§ EXERCISE GOAL
Pictures aside, repeat every entry exactly.

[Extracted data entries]
********

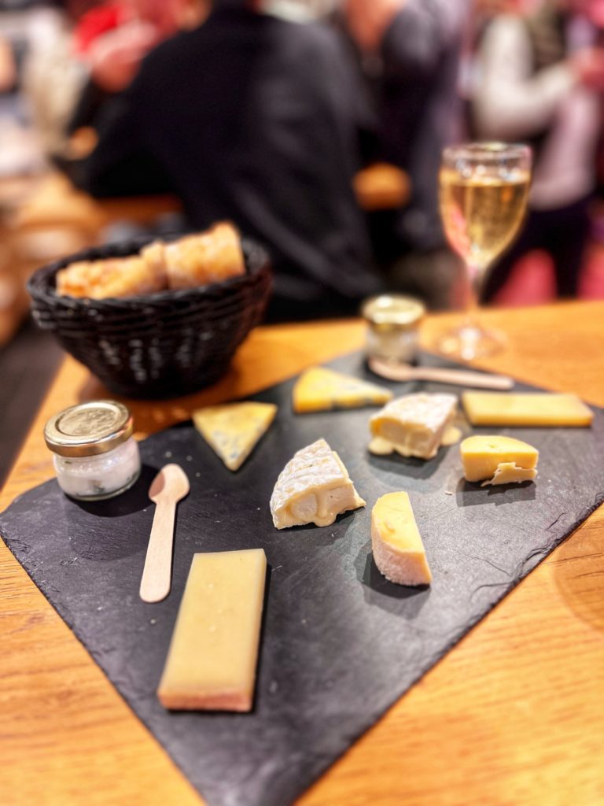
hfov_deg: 53.1
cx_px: 302
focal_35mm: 26
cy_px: 403
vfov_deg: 67.3
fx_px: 605
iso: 100
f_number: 1.5
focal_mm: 5.7
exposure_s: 1/100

********

§ EXERCISE ANSWER
hfov_deg: 53.1
cx_px: 302
focal_35mm: 26
cy_px: 403
vfov_deg: 67.3
fx_px: 605
iso: 100
f_number: 1.5
focal_mm: 5.7
exposure_s: 1/100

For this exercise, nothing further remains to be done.